### THE TASK
Copy the lines of the material below from the line containing "scientific name: Acanthorhynchus tenuirostris" up to and including the line containing "common name: Common reed", reproducing each one without change.

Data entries

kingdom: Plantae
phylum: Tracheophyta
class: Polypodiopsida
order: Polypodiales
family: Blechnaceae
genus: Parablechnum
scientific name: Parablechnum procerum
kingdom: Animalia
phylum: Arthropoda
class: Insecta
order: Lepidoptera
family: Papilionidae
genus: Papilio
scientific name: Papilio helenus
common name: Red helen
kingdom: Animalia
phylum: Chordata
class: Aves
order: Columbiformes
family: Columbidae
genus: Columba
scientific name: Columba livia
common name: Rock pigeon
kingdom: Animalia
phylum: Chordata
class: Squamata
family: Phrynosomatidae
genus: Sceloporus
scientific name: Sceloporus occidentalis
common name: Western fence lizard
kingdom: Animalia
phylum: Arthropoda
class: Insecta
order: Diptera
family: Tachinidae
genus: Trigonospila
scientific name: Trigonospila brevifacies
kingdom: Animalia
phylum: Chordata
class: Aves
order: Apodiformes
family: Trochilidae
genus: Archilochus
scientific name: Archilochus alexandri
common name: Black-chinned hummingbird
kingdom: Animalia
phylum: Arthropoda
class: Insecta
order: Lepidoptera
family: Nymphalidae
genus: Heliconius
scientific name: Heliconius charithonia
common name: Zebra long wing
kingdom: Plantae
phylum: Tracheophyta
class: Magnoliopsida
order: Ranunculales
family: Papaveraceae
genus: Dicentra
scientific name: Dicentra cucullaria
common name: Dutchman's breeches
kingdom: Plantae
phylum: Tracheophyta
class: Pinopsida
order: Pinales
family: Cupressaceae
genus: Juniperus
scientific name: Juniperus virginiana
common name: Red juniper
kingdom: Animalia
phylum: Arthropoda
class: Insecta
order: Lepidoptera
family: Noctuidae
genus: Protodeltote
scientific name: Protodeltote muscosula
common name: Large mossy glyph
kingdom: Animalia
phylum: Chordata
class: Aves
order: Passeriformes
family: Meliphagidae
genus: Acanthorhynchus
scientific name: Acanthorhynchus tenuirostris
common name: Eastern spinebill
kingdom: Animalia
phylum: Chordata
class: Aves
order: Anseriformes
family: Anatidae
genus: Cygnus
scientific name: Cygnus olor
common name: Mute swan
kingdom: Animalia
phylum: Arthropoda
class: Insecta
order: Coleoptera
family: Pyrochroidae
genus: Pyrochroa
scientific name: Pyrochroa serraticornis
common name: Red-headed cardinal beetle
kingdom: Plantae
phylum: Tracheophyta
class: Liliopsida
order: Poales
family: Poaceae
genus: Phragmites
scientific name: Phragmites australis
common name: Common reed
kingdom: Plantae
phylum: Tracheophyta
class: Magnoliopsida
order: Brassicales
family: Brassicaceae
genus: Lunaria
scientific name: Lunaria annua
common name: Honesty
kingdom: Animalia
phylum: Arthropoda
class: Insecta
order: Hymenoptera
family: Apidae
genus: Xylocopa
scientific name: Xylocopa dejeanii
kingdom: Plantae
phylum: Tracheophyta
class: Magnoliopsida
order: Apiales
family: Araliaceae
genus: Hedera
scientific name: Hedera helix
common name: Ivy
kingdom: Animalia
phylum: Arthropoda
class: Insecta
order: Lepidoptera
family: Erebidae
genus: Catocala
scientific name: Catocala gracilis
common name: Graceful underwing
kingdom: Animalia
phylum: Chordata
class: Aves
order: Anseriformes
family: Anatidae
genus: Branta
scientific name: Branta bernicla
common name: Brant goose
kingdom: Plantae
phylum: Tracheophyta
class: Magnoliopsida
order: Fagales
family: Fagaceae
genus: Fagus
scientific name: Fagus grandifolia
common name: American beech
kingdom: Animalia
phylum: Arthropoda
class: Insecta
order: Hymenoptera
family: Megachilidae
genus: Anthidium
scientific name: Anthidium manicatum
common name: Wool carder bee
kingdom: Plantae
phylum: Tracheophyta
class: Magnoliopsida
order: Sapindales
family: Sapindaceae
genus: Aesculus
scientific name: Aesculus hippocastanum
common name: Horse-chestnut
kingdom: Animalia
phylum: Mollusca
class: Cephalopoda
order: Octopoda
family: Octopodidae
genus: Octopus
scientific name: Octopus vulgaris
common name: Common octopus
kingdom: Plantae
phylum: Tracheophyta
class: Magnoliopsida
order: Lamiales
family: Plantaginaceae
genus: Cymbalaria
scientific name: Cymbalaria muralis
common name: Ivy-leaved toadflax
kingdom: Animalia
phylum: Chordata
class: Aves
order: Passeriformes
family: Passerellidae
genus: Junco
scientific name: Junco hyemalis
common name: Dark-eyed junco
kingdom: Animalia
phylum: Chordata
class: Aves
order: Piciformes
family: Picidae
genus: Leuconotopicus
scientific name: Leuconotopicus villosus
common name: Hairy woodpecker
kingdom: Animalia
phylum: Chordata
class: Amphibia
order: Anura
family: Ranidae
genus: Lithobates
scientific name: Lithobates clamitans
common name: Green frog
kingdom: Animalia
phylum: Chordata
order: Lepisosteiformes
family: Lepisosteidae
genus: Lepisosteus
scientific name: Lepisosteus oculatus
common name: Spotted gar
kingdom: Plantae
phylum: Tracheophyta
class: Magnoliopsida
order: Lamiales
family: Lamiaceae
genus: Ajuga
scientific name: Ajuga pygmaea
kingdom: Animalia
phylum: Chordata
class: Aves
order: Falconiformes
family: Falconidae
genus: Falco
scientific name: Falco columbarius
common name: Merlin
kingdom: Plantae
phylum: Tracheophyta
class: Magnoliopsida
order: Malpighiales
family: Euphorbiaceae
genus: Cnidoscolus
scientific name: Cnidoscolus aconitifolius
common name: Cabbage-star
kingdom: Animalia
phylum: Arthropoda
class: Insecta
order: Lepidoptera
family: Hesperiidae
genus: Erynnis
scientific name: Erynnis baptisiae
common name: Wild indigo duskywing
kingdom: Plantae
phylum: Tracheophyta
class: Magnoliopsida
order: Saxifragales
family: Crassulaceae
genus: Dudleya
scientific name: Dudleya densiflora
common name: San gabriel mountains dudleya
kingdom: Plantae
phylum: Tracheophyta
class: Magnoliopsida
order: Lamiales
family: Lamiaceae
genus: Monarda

### FINAL ANSWER
scientific name: Acanthorhynchus tenuirostris
common name: Eastern spinebill
kingdom: Animalia
phylum: Chordata
class: Aves
order: Anseriformes
family: Anatidae
genus: Cygnus
scientific name: Cygnus olor
common name: Mute swan
kingdom: Animalia
phylum: Arthropoda
class: Insecta
order: Coleoptera
family: Pyrochroidae
genus: Pyrochroa
scientific name: Pyrochroa serraticornis
common name: Red-headed cardinal beetle
kingdom: Plantae
phylum: Tracheophyta
class: Liliopsida
order: Poales
family: Poaceae
genus: Phragmites
scientific name: Phragmites australis
common name: Common reed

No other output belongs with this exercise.